Densho Digital Archive
Loni Ding Collection
Title: Edward H. Mitsukado Interview
Narrator: Edward H. Mitsukado
Interviewer: Loni Ding
Location: Hawaii
Date: February 1, 1986
Densho ID: denshovh-medward-01-0002

<Begin Segment 2>

LD: You were a pretty good student?

EM: Yes. Well, I say yes because it wasn't that I was a genius or anything like that, but like everybody else, I was doing all right in school. Of course, being children of immigrants, we all had to start off at the bottom, ABCs and everything, and trying to learn how to speak English and everything. But of course learning how to speak English wasn't the only thing. Because that was only in the school that we learned how to speak English. But outside of school it was something else. The young kids in Hawaii at that time out of school had their own language, a very mixed up language among the Japanese immigrants, children, English and Japanese and some Hawaiian words. And then the Hawaiian boys there would be mostly English and some Hawaiian words, and for the Chinese, would be the same thing. Some Chinese, some Hawaiian, and some English, and mostly English, of course. But mixing all, everything up together, we always were able to converse with each other and get along pretty good. But the thing was, in order to do, well, in order to make it all worthwhile, we had to learn our English in school in order to be able to keep on going and to get enough schooling so that we'd be able to get jobs which would be, well, would give our parents some kind of happiness and that, would make them feel that their efforts and their sacrifice had been worthwhile.

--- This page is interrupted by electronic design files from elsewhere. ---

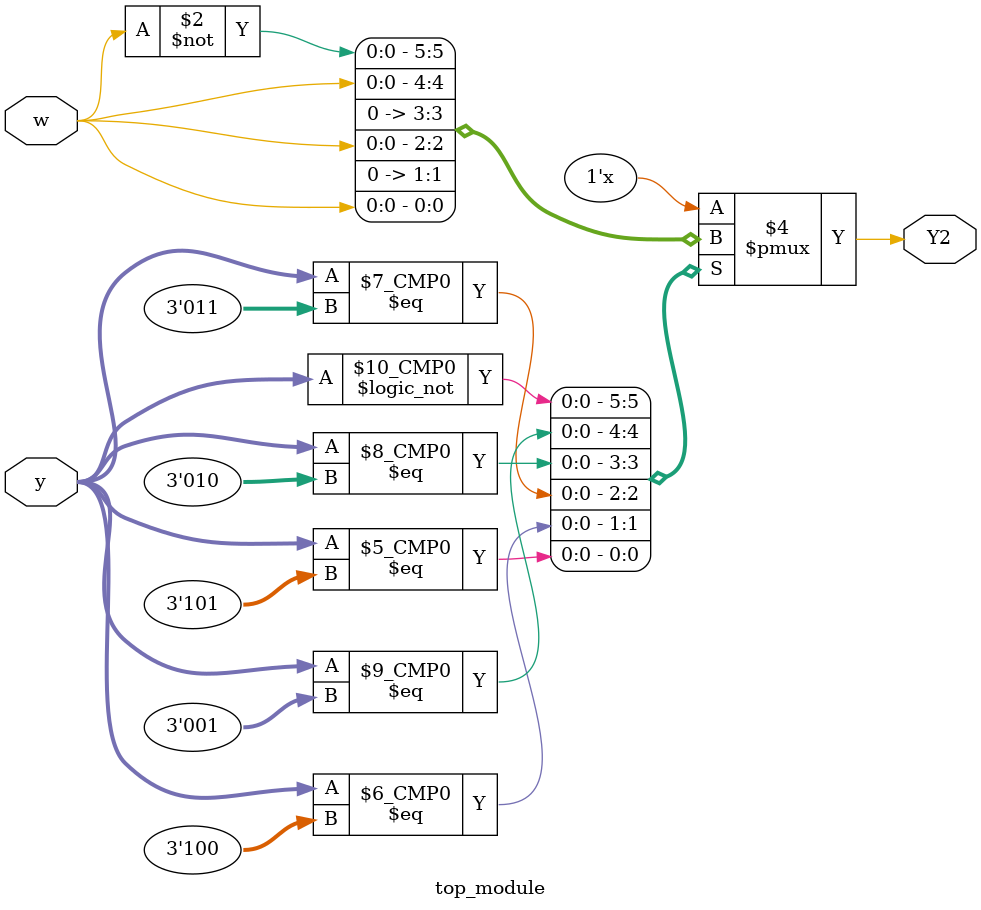
<source format=sv>
module top_module(
    input [3:1] y,
    input w,
    output reg Y2
);

always @(*) begin
    case (y)
        3'b000: Y2 = ~w;
        3'b001: Y2 = w;
        3'b010: Y2 = 1'b0;
        3'b011: Y2 = w;
        3'b100: Y2 = 1'b0;
        3'b101: Y2 = w;
        default: Y2 = 1'bx;
    endcase
end

endmodule

</source>
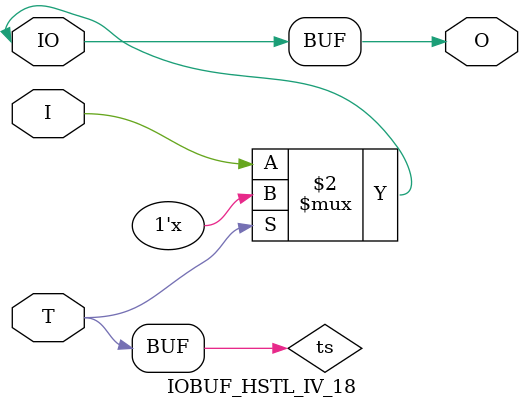
<source format=v>

/*

FUNCTION	: INPUT TRI-STATE OUTPUT BUFFER

*/

`celldefine
`timescale  100 ps / 10 ps

module IOBUF_HSTL_IV_18 (O, IO, I, T);

    output O;

    inout  IO;

    input  I, T;

    or O1 (ts, 1'b0, T);
    bufif0 T1 (IO, I, ts);

    buf B1 (O, IO);

endmodule

</source>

LD: When you were in high school, did you have some idea of what you wanted to do with yourself or what you would like to do?

EM: No, not exactly. But I thought right after high school maybe I could apply at one of those firms in town and get a job there doing whatever job might be open at that time. Not only myself, but a lot of the other kids were also thinking the same way, too, because they were all the same level, same boat as we were, their parents were working very hard, and they were thinking of helping their parents, helping take care of the family and earn some money on their own. So I was thinking the same thing, too, so after high school, with my brother already at the university, I felt like my dad was having... well, I thought it was too much for my dad alone to do it, so I thought maybe I could help, and help my brother go to school at university. And where that caused some argument in the house because then my brother thought that he should be the one helping me get through high school, and then if everything goes well, he might be able to go to university. So we had those arguments at the house here and there, but my father was always the one to make the decision. "No, you people keep on studying and continue going to school, and make sure you study hard and make something out of it so that when you get out, you can get a job that would be worthwhile."